Question 1:  What components of C. briggsae dosage compensation complex and genetic hierarchy are conserved?


            The C. elegans’ dosage compensation complex is a multi-subunit protein complex.  Despite the fact that previous research has revealed at least 10 components in the C. elegans dosage compensation complex, the link between the developmental switch gene, xol-1 that mediates dosage compensation, and the dosage compensation complex is unknown.  Furthermore, it has yet to be determined which complex member binds the X chromosome directly, if any. Research in my lab will use an evolutionary approach to identify these unknowns.  Using C. briggsae, a sister nematode, we will identify components of the C. briggsae dosage compensation complex.  This approach will allow for the identification of both known homologues and novel components.  Homlogues of novel components will be tested for a role in C. elegans dosage compensation.  Determination of which known components are conserved and which are not, will provide us with a basis to begin to dissect mechanisms involved in dosage compensation complex assembly and targeting to the X chromosome.  Projects will include taking a biochemical approach, a classical genetics approach, and a more modern genome editing approach.

Project 1:  IP/Mass Spec to identify C. briggsae dosage compensation complex members. 

Project 2: Classical genetic screen to identify genetic suppressors of C. briggsae xol-1 XO lethality.

Project 3: Candidate approach to determine C. briggsae complex components using modern genome-editing tools such as TALENs and CRISPR/Cas9.

Once the components of the C. brigssae dosage compensation complex have been identified and verified, we can begin determine the mechanism of dosage compensation complex formation and loading onto the X chromosome.  For example, are proteins loaded onto the X chromosme sequentially, or does the complex form and then load onto the X chromosome.  These studies will also be extended to additional Caenorhabditis species to further our understanding of not just the dosage compensation complex, but of the mechanism of dosage compensation.


Question 2:  Is Dosage Compensation Conserved Between Caenorhabditis and Pristionchus species.
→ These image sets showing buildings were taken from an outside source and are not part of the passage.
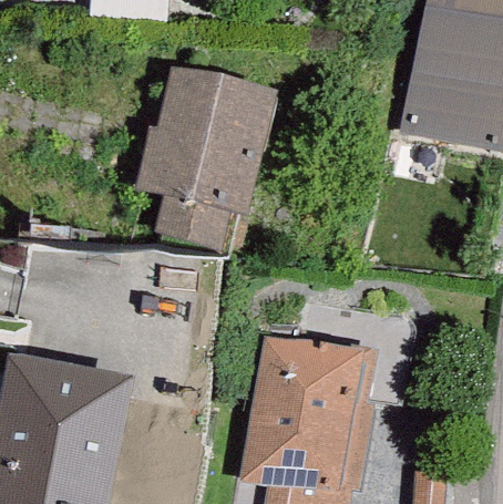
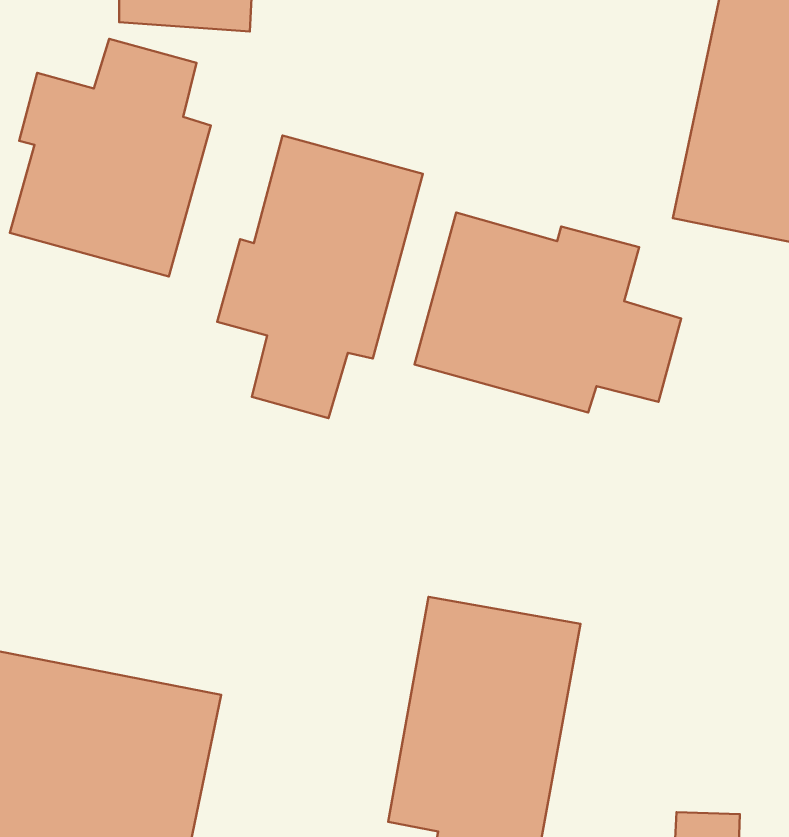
building: none -> [10,39,211,277]
building: none -> [415,213,681,413]

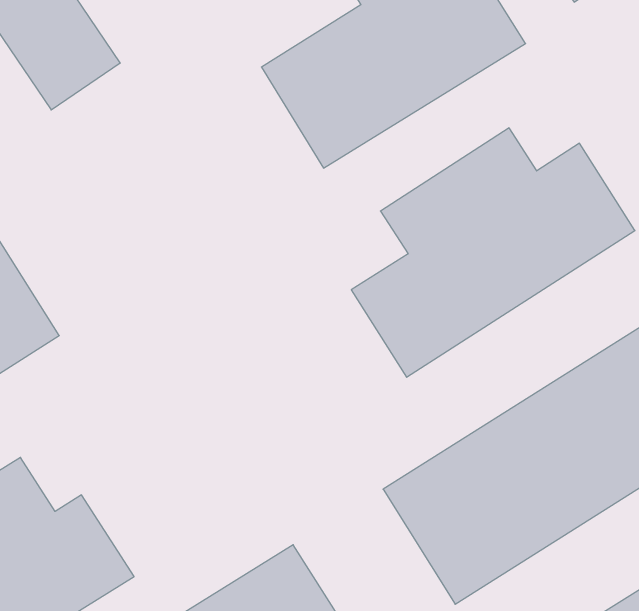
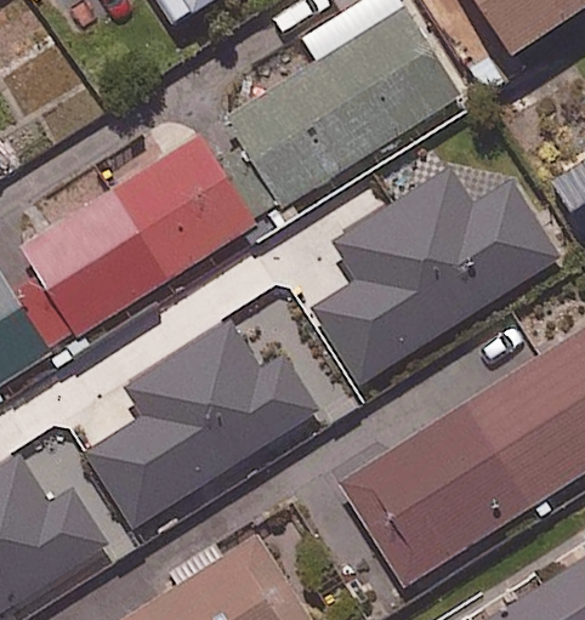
building: none -> [23,135,256,345]
building: none -> [87,320,319,527]

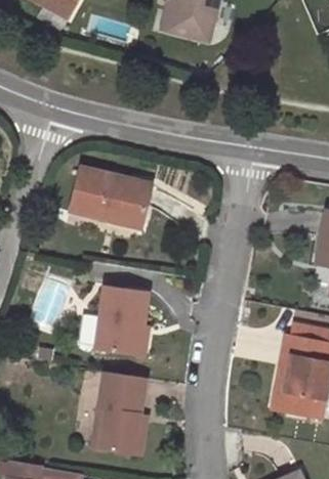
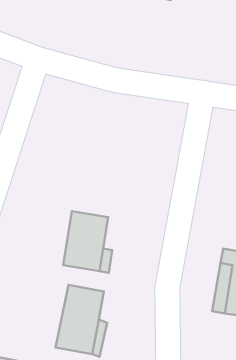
building: [70,177,152,224] -> none

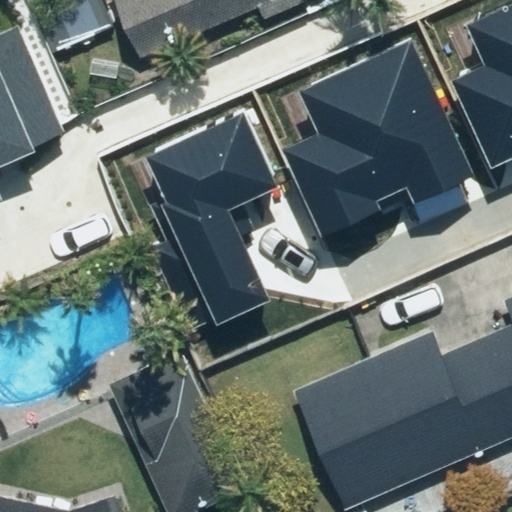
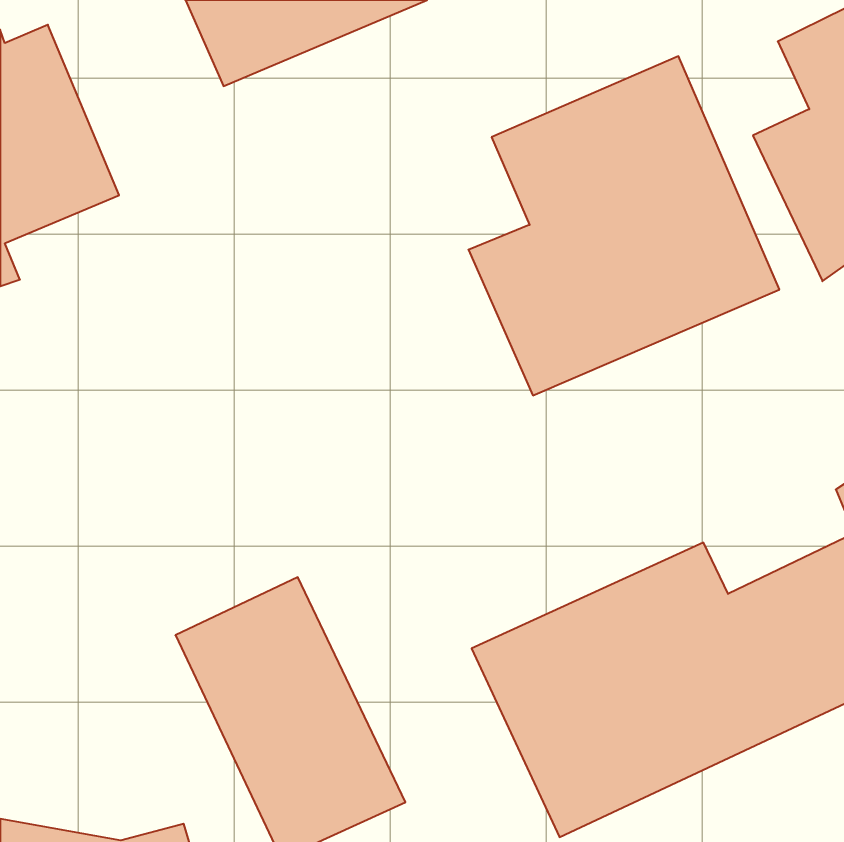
building: [143,118,277,347] -> none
Taken together, evolutionary comparisons among C. elegans, C. briggsae, and P. pacificus will reveal similarities and differences in sex determination and dosage compensation mechanisms across nematodes and determine which traits are the ancestral ones.  By understanding the evolutionary trajectory of different aspects of sex determination and dosage compensation such as the core machinery and the X chromosome recruitment elements we will gain functional insights about the co-evolution of regulatory complexes and their cognate binding sites.  Furthermore, expanding our studies to include species across greater evolutionary distance will allow us to test whether gene duplications between nematode species have facilitated evolutionary innovation.  These studies will also help to further establish P. pacificus as a model organism.

            At the moment, little is known about sex determination and dosage compensation in P. pacificus.  What is known is that similar to C. elegans and C. briggsae, P. pacificus has two sexes that are determined by different combinations of sex chromosomes.  Hermaphrodites (XX) have two X chromosomes, and males (XO) have one.  As result, like other heterogametic organisms, P. pacificus most likely also possesses a dosage compensation mechanism to equalize gene expression from the two hermaphrodite X chromosomes to equal the gene expression from the single X in males and this process needs to be carefully regulated.

Project 1: RNA-seq to determine if genes are dosage compensated in P. pacificus similarly to Caenorhabditis species.

Project 2: Use TALENs or CRISPR/Cas9 technology to generate a P. pacificus xol-1 mutant to determine if sex determination and dosage compensation regulation is conserved.

Project 3: Determine if P. pacificus has a conserved dosage compensation complex.

Once the key components and pathways that mediate dosage compensation in P. pacificus have been identified via the experiments described above, we will be well poised to begin to dissect P. pacificus dosage compensation on a mechanistic level.